When he first disclosed that position last month, Trudeau said incumbent MPs would be “grandfathered” and their beliefs “respected to a certain extent.”

But he hedged when pushed to say whether three pro-life incumbents — Toronto MP John McKay, Prince Edward Island MP Lawrence MacAulay and Winnipeg MP Kevin Lamoureux — would be allowed to vote freely on the issue.

“Well, it’s a tough one because one of the things that’s a strength of the Liberal party is that we draw in voices from right across the country and on a range of perspectives,” he said at the time.

Eventually, he added: “We will see what happens ... when that issue comes up.”

The ambiguity allowed NDP Leader Tom Mulcair, whose party has long been officially pro-choice, to mock Trudeau’s “two-tier” approach to abortion. And it led to some evident confusion within Trudeau’s own caucus.

MacAulay this week told a Charlottetown newspaper, The Guardian, that he took Trudeau’s comments to mean he could continue to vote however he chooses on the matter.

Not so, Trudeau clarified Wednesday.

The “grandfathering” of incumbents applied only to the vetting process the party conducts for anyone seeking to run for a Liberal nomination, he said.

“The existing incumbent MPs were green lit (to seek nominations) originally through a different process that we respect. But the policy going forward is that every single Liberal MP will be expected to stand up for women’s right to choose.”

Even before Trudeau issued that public clarification, MacAulay took to social media to reverse himself and promise to toe the party line.

“I am personally pro-life and have long held these beliefs,” he said in a series of tweets following a Liberal caucus meeting.

“However, I accept and understand the party position regarding a woman’s right to choose. Despite my personal beliefs, I understand that I will have to vote the party position should this issue ever come up in the House of Commons.”

Lamoureux said he had always understood that he’d have to vote the party line on abortion, despite his personal beliefs.

“That was my interpretation and I’m very comfortable with it,” Lamoureux said in an interview.

He added that he’s “passionate” about a whole range of issues and recognizes that “at the end of the day, in the parliamentary process, that you need to be able to work from within a caucus in order to get things done.”

McKay declined to comment on Trudeau’s clarification.

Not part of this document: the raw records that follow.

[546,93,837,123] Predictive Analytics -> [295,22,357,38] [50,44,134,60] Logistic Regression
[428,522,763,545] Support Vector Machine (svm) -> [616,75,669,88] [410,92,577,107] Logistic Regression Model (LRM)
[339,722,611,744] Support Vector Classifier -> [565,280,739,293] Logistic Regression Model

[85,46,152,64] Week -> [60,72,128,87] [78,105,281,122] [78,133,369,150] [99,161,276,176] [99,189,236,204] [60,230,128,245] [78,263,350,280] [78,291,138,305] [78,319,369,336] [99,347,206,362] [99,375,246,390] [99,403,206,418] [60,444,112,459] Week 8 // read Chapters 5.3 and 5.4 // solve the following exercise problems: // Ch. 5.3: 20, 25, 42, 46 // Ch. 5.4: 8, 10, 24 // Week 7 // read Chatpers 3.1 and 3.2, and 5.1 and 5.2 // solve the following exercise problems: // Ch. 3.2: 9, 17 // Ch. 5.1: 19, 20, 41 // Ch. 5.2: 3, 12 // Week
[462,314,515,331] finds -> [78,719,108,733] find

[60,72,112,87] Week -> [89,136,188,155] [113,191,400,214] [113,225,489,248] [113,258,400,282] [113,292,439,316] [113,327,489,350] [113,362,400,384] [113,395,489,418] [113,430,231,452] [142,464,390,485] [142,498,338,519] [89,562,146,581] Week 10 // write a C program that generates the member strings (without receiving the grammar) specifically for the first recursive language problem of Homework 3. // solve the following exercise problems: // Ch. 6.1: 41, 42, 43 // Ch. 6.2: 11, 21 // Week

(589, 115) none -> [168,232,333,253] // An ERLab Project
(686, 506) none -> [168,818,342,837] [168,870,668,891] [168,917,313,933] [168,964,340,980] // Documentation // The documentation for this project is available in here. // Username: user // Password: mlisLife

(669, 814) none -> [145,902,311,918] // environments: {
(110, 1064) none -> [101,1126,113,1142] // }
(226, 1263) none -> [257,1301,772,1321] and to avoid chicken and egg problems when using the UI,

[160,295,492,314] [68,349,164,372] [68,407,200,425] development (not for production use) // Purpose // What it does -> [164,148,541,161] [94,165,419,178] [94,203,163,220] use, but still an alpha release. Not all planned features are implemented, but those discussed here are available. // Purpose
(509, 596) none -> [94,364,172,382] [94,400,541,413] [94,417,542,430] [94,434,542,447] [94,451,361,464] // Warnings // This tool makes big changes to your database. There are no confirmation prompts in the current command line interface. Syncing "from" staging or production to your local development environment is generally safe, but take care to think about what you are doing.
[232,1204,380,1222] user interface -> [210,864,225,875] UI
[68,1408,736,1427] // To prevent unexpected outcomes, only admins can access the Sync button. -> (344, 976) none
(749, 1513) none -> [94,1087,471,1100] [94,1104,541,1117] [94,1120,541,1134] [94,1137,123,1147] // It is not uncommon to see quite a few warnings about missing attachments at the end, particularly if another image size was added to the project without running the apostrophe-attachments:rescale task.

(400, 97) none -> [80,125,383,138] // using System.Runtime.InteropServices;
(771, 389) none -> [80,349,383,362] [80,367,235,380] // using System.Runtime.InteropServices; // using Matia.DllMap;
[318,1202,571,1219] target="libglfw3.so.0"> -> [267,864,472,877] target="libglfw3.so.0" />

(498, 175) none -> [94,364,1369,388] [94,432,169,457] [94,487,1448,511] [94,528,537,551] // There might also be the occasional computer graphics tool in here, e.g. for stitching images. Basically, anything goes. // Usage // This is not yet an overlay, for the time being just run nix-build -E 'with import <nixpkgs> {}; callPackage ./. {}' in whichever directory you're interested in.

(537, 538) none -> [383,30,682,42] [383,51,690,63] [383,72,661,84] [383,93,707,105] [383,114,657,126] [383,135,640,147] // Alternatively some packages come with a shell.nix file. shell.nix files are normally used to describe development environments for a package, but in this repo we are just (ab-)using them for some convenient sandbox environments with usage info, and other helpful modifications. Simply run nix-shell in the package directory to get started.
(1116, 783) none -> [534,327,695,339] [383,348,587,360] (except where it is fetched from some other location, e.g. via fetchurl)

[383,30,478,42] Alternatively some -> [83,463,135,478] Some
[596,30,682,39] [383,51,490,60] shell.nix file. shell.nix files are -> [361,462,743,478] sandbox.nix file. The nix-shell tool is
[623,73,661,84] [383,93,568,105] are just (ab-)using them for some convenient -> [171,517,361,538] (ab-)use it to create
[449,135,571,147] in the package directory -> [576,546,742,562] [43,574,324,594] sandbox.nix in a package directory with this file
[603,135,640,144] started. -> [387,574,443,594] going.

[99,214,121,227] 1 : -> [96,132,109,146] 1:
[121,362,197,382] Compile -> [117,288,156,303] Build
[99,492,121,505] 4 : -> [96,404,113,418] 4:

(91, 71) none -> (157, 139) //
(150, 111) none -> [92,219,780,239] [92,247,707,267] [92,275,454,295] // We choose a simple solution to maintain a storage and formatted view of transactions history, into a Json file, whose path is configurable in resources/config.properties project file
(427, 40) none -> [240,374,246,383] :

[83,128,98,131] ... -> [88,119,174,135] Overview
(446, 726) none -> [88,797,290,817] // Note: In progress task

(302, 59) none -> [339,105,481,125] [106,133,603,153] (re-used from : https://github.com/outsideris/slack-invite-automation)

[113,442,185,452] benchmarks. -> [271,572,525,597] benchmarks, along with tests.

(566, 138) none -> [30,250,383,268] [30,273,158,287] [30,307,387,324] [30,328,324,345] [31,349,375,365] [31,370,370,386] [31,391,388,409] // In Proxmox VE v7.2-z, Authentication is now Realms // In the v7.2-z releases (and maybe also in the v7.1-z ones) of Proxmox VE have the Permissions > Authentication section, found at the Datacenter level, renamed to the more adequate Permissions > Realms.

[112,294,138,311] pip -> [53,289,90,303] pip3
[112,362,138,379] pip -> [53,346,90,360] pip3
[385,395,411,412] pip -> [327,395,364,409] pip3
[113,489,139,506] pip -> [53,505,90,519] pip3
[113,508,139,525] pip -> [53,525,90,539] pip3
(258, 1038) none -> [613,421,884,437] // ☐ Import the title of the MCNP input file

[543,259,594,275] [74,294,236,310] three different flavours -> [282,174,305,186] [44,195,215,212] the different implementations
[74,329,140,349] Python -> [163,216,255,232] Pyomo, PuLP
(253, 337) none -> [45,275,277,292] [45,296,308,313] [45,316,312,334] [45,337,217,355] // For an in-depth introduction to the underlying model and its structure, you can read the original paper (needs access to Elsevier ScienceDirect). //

“I’m going to leave it as I’ve said what I’ve said, I’m not saying no more. I’m done,” he said.

McKay apologized last month after he was secretly recorded by a Conservative sympathizer criticizing his leader’s decree on abortion.

In the recording, McKay said he initially thought Trudeau’s dictum was a “bozo eruption.” He went on to suggest the leader’s inner circle has “no political sense whatsoever” if it doesn’t realize how “toxic” the abortion issue is.